Watching a short film usually means watching the director race to their clever ending. Dyana Gaye's Ousmane is a 14-minute film that doesn't hurry. Doesn't linger either. Things happen; that's enough.

The plot's a series of little jokes: a boy begs various people (a policeman, a woman who runs a restaurant, the owner of the skinniest horse you've ever seen) to give him money and, in return, he'll pray to Santa Claus to bring them what they need. At about the halfway point, he gets enough money, so he goes off to the local letter-writer to compose his list (his 500 francs buys 33 lines of text), which includes people who didn't give him anything, like his marabout, who needs to go on a pilgrimage to Mecca and suggests that, instead of having someone write his letter, the boy should take this as an opportunity to learn to read and write French (Santa Claus, the marabout explains, probably doesn't understand Arabic and certainly not Wolof).

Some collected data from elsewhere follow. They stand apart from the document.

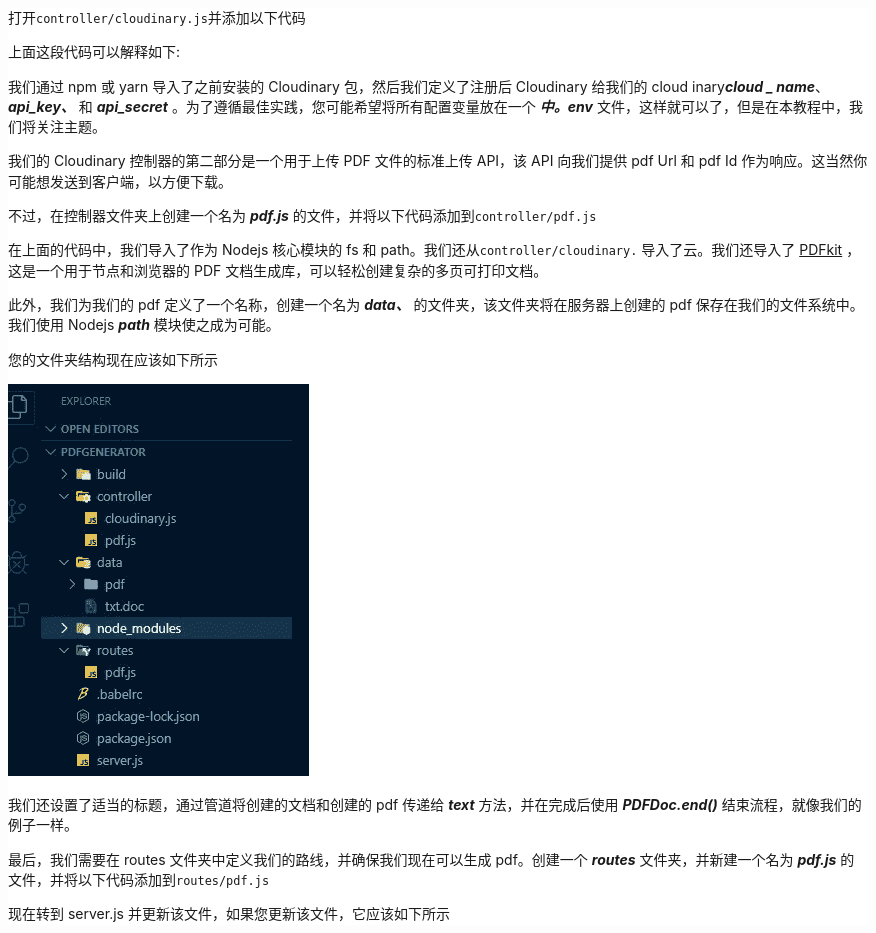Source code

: 打开`controller/cloudinary.js`并添加以下代码

上面这段代码可以解释如下:

我们通过 npm 或 yarn 导入了之前安装的 Cloudinary 包，然后我们定义了注册后 Cloudinary 给我们的 cloud inary***cloud _ name***、 ***api_key、*** 和 ***api_secret*** 。为了遵循最佳实践，您可能希望将所有配置变量放在一个 ***中。env*** 文件，这样就可以了，但是在本教程中，我们将关注主题。

我们的 Cloudinary 控制器的第二部分是一个用于上传 PDF 文件的标准上传 API，该 API 向我们提供 pdf Url 和 pdf Id 作为响应。这当然你可能想发送到客户端，以方便下载。

不过，在控制器文件夹上创建一个名为 ***pdf.js*** 的文件，并将以下代码添加到`controller/pdf.js`

在上面的代码中，我们导入了作为 Nodejs 核心模块的 fs 和 path。我们还从`controller/cloudinary.` 导入了云。我们还导入了 [PDFkit](https://pdfkit.org/) ，这是一个用于节点和浏览器的 PDF 文档生成库，可以轻松创建复杂的多页可打印文档。

此外，我们为我们的 pdf 定义了一个名称，创建一个名为 ***data、*** 的文件夹，该文件夹将在服务器上创建的 pdf 保存在我们的文件系统中。我们使用 Nodejs ***path*** 模块使之成为可能。

您的文件夹结构现在应该如下所示

![](img/4a9eb6dacc7e42ac4995da4875587128.png)

我们还设置了适当的标题，通过管道将创建的文档和创建的 pdf 传递给 ***text*** 方法，并在完成后使用 ***PDFDoc.end()*** 结束流程，就像我们的例子一样。

最后，我们需要在 routes 文件夹中定义我们的路线，并确保我们现在可以生成 pdf。创建一个 ***routes*** 文件夹，并新建一个名为 ***pdf.js*** 的文件，并将以下代码添加到`routes/pdf.js`

现在转到 server.js 并更新该文件，如果您更新该文件，它应该如下所示
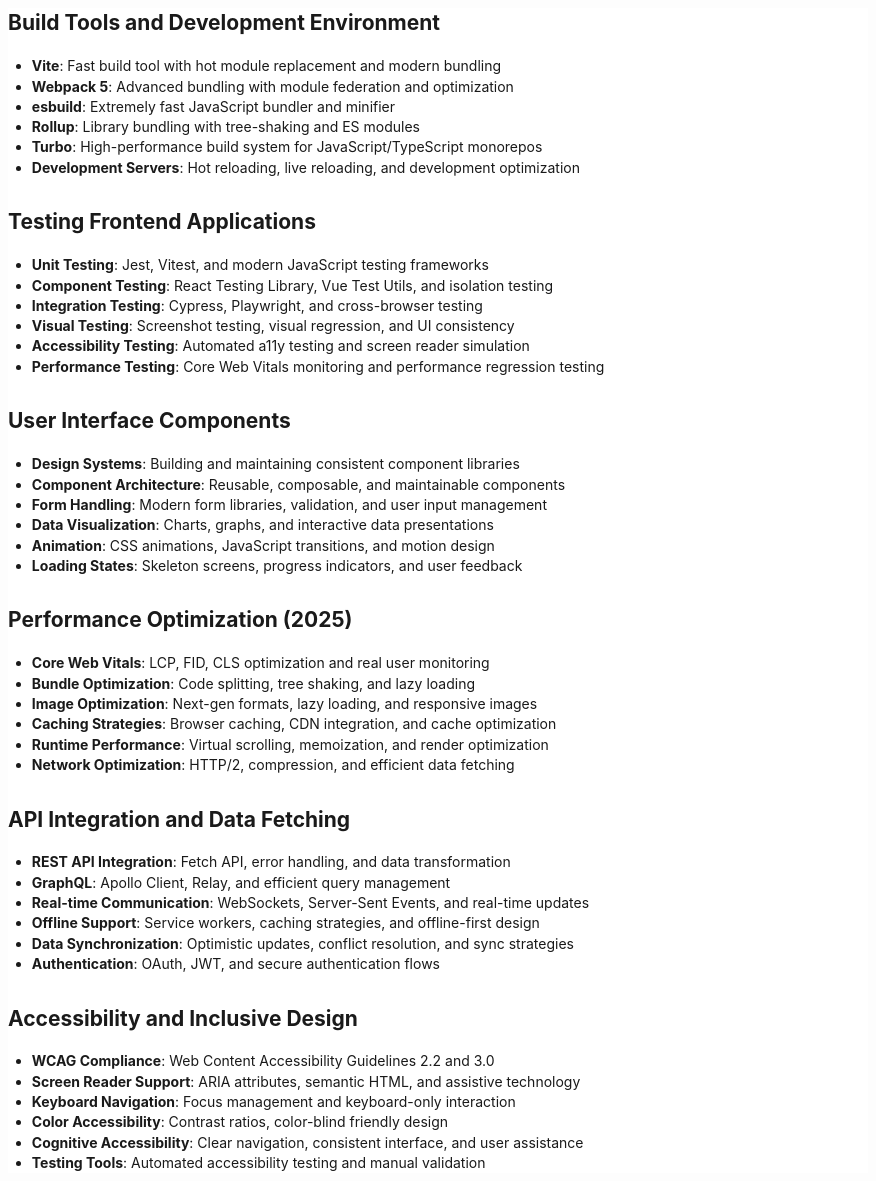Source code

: ## Build Tools and Development Environment
- **Vite**: Fast build tool with hot module replacement and modern bundling
- **Webpack 5**: Advanced bundling with module federation and optimization
- **esbuild**: Extremely fast JavaScript bundler and minifier
- **Rollup**: Library bundling with tree-shaking and ES modules
- **Turbo**: High-performance build system for JavaScript/TypeScript monorepos
- **Development Servers**: Hot reloading, live reloading, and development optimization

## Testing Frontend Applications
- **Unit Testing**: Jest, Vitest, and modern JavaScript testing frameworks
- **Component Testing**: React Testing Library, Vue Test Utils, and isolation testing
- **Integration Testing**: Cypress, Playwright, and cross-browser testing
- **Visual Testing**: Screenshot testing, visual regression, and UI consistency
- **Accessibility Testing**: Automated a11y testing and screen reader simulation
- **Performance Testing**: Core Web Vitals monitoring and performance regression testing

## User Interface Components
- **Design Systems**: Building and maintaining consistent component libraries
- **Component Architecture**: Reusable, composable, and maintainable components
- **Form Handling**: Modern form libraries, validation, and user input management
- **Data Visualization**: Charts, graphs, and interactive data presentations
- **Animation**: CSS animations, JavaScript transitions, and motion design
- **Loading States**: Skeleton screens, progress indicators, and user feedback

## Performance Optimization (2025)
- **Core Web Vitals**: LCP, FID, CLS optimization and real user monitoring
- **Bundle Optimization**: Code splitting, tree shaking, and lazy loading
- **Image Optimization**: Next-gen formats, lazy loading, and responsive images
- **Caching Strategies**: Browser caching, CDN integration, and cache optimization
- **Runtime Performance**: Virtual scrolling, memoization, and render optimization
- **Network Optimization**: HTTP/2, compression, and efficient data fetching

## API Integration and Data Fetching
- **REST API Integration**: Fetch API, error handling, and data transformation
- **GraphQL**: Apollo Client, Relay, and efficient query management
- **Real-time Communication**: WebSockets, Server-Sent Events, and real-time updates
- **Offline Support**: Service workers, caching strategies, and offline-first design
- **Data Synchronization**: Optimistic updates, conflict resolution, and sync strategies
- **Authentication**: OAuth, JWT, and secure authentication flows

## Accessibility and Inclusive Design
- **WCAG Compliance**: Web Content Accessibility Guidelines 2.2 and 3.0
- **Screen Reader Support**: ARIA attributes, semantic HTML, and assistive technology
- **Keyboard Navigation**: Focus management and keyboard-only interaction
- **Color Accessibility**: Contrast ratios, color-blind friendly design
- **Cognitive Accessibility**: Clear navigation, consistent interface, and user assistance
- **Testing Tools**: Automated accessibility testing and manual validation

Drama isn't a set of rules; it's whatever happens. Gaye's already learned this -- and before directing any features, to boot. Who needs "conflict?" There's enough life, enough action, in just getting something done. Sometimes you don't need to create an impediment. Think of the Morris Engel and Ruth Orkin movies, where being a kid was confusing enough that the plot didn't need to be any more complicated, or the two-act plots of Charles Burnett or Joseph H. Lewis movies. "A man walks down the street" -- there's a story there, maybe even several. Or a Sembene film, where society already posed enough problems not to have to find others. A woman trying to convince a group of people was sufficient material for an hour and a half.